**How to complete this task**
Once the line with "GRANT OR EXTERNALLY" is found in the entries below, repeat it and each following line exactly, up to and including the line with "We embrace and". Add no other lines.

**Source records**
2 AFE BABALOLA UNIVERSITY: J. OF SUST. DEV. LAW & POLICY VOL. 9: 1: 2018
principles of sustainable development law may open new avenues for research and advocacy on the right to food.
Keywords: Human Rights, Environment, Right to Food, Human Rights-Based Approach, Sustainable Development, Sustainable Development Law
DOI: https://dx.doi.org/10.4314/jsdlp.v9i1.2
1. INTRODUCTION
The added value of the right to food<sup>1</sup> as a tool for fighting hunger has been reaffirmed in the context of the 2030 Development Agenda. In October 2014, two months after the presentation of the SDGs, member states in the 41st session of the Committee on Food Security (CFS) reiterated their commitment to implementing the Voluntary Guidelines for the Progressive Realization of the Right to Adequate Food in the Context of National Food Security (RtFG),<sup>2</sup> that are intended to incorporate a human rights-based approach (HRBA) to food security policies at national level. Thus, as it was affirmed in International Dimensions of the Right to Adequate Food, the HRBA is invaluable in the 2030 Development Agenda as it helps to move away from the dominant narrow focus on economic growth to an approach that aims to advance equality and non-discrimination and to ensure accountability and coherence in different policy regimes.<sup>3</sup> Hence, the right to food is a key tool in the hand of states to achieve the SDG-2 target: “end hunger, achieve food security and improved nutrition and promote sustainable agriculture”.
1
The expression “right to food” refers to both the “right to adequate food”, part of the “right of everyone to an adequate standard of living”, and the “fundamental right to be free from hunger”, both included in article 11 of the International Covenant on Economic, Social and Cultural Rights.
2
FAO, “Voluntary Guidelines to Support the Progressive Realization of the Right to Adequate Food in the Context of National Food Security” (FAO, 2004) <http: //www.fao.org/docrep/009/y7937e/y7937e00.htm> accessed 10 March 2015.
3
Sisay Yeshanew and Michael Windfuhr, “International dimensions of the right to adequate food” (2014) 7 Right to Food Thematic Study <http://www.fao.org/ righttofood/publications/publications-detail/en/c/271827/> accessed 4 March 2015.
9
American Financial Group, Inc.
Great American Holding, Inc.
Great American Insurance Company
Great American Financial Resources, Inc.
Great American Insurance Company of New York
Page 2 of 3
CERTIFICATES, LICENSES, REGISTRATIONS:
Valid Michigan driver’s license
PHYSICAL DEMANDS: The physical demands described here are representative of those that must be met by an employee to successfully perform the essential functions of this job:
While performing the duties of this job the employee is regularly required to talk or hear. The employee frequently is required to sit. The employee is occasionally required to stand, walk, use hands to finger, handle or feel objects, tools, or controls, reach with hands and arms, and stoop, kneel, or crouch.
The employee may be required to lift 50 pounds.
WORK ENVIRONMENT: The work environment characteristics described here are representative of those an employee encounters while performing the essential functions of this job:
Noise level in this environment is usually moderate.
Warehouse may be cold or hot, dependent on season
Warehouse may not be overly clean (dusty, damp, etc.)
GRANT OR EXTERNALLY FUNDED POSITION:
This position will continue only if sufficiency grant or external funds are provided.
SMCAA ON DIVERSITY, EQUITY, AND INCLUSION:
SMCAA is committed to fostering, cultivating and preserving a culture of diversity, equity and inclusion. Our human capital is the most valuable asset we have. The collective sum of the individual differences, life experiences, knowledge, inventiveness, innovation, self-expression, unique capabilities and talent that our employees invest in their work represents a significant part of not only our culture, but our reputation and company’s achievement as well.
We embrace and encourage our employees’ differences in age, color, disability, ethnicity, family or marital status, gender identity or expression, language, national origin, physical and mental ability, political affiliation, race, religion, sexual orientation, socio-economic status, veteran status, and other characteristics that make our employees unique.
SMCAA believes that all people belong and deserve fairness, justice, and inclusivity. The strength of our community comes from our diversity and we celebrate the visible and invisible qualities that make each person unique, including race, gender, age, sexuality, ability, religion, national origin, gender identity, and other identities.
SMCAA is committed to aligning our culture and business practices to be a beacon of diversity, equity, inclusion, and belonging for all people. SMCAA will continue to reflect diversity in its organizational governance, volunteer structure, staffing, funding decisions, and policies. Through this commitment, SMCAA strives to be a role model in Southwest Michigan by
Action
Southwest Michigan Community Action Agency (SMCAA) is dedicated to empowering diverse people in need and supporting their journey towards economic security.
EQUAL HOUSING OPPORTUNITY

**Problem solution**
GRANT OR EXTERNALLY FUNDED POSITION:
This position will continue only if sufficiency grant or external funds are provided.
SMCAA ON DIVERSITY, EQUITY, AND INCLUSION:
SMCAA is committed to fostering, cultivating and preserving a culture of diversity, equity and inclusion. Our human capital is the most valuable asset we have. The collective sum of the individual differences, life experiences, knowledge, inventiveness, innovation, self-expression, unique capabilities and talent that our employees invest in their work represents a significant part of not only our culture, but our reputation and company’s achievement as well.
We embrace and encourage our employees’ differences in age, color, disability, ethnicity, family or marital status, gender identity or expression, language, national origin, physical and mental ability, political affiliation, race, religion, sexual orientation, socio-economic status, veteran status, and other characteristics that make our employees unique.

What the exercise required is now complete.